▶ _EXERCISE MATERIAL_
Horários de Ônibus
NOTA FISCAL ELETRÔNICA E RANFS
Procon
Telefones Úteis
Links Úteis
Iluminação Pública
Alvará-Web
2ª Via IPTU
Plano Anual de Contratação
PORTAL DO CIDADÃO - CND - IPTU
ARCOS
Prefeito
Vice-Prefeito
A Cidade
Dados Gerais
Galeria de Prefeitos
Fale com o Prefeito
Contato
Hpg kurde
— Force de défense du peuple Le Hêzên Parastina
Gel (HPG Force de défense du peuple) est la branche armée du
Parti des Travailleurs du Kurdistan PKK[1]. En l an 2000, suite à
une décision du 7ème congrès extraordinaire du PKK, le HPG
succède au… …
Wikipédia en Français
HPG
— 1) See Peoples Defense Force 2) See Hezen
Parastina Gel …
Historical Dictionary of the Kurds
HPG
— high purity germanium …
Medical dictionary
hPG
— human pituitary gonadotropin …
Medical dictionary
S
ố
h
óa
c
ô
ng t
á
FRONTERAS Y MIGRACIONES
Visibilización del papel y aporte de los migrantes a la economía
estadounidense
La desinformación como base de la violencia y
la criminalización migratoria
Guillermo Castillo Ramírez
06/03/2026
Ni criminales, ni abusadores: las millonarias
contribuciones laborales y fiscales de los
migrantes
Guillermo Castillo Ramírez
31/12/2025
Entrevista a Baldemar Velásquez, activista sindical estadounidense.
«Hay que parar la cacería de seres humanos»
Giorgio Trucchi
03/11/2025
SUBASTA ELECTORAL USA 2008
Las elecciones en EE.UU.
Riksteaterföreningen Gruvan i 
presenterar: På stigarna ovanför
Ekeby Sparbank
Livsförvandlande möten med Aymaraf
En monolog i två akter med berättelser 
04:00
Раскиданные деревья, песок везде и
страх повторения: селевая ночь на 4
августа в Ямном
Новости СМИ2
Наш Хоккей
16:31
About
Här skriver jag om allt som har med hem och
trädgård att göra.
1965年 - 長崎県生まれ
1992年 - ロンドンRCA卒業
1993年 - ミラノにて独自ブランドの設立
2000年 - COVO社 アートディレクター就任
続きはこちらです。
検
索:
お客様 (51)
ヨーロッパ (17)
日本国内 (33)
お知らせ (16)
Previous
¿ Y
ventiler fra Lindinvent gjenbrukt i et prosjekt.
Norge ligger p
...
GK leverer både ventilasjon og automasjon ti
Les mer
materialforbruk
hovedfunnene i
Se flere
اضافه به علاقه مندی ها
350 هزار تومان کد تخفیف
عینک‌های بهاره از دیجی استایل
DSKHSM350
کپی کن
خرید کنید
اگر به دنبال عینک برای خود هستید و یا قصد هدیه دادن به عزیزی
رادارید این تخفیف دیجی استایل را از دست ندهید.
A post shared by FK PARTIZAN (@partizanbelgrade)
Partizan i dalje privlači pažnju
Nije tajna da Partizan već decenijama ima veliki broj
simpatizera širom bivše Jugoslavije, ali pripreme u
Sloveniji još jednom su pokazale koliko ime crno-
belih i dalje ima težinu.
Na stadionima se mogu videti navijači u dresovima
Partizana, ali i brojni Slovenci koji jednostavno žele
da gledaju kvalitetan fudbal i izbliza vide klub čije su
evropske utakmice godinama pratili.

▶ _TASK OBJECTIVE_
Give the data back in full, matching it character for character.

▶ _SOLUTION TO THIS TASK_
Horários de Ônibus
NOTA FISCAL ELETRÔNICA E RANFS
Procon
Telefones Úteis
Links Úteis
Iluminação Pública
Alvará-Web
2ª Via IPTU
Plano Anual de Contratação
PORTAL DO CIDADÃO - CND - IPTU
ARCOS
Prefeito
Vice-Prefeito
A Cidade
Dados Gerais
Galeria de Prefeitos
Fale com o Prefeito
Contato
Hpg kurde
— Force de défense du peuple Le Hêzên Parastina
Gel (HPG Force de défense du peuple) est la branche armée du
Parti des Travailleurs du Kurdistan PKK[1]. En l an 2000, suite à
une décision du 7ème congrès extraordinaire du PKK, le HPG
succède au… …
Wikipédia en Français
HPG
— 1) See Peoples Defense Force 2) See Hezen
Parastina Gel …
Historical Dictionary of the Kurds
HPG
— high purity germanium …
Medical dictionary
hPG
— human pituitary gonadotropin …
Medical dictionary
S
ố
h
óa
c
ô
ng t
á
FRONTERAS Y MIGRACIONES
Visibilización del papel y aporte de los migrantes a la economía
estadounidense
La desinformación como base de la violencia y
la criminalización migratoria
Guillermo Castillo Ramírez
06/03/2026
Ni criminales, ni abusadores: las millonarias
contribuciones laborales y fiscales de los
migrantes
Guillermo Castillo Ramírez
31/12/2025
Entrevista a Baldemar Velásquez, activista sindical estadounidense.
«Hay que parar la cacería de seres humanos»
Giorgio Trucchi
03/11/2025
SUBASTA ELECTORAL USA 2008
Las elecciones en EE.UU.
Riksteaterföreningen Gruvan i 
presenterar: På stigarna ovanför
Ekeby Sparbank
Livsförvandlande möten med Aymaraf
En monolog i två akter med berättelser 
04:00
Раскиданные деревья, песок везде и
страх повторения: селевая ночь на 4
августа в Ямном
Новости СМИ2
Наш Хоккей
16:31
About
Här skriver jag om allt som har med hem och
trädgård att göra.
1965年 - 長崎県生まれ
1992年 - ロンドンRCA卒業
1993年 - ミラノにて独自ブランドの設立
2000年 - COVO社 アートディレクター就任
続きはこちらです。
検
索:
お客様 (51)
ヨーロッパ (17)
日本国内 (33)
お知らせ (16)
Previous
¿ Y
ventiler fra Lindinvent gjenbrukt i et prosjekt.
Norge ligger p
...
GK leverer både ventilasjon og automasjon ti
Les mer
materialforbruk
hovedfunnene i
Se flere
اضافه به علاقه مندی ها
350 هزار تومان کد تخفیف
عینک‌های بهاره از دیجی استایل
DSKHSM350
کپی کن
خرید کنید
اگر به دنبال عینک برای خود هستید و یا قصد هدیه دادن به عزیزی
رادارید این تخفیف دیجی استایل را از دست ندهید.
A post shared by FK PARTIZAN (@partizanbelgrade)
Partizan i dalje privlači pažnju
Nije tajna da Partizan već decenijama ima veliki broj
simpatizera širom bivše Jugoslavije, ali pripreme u
Sloveniji još jednom su pokazale koliko ime crno-
belih i dalje ima težinu.
Na stadionima se mogu videti navijači u dresovima
Partizana, ali i brojni Slovenci koji jednostavno žele
da gledaju kvalitetan fudbal i izbliza vide klub čije su
evropske utakmice godinama pratili.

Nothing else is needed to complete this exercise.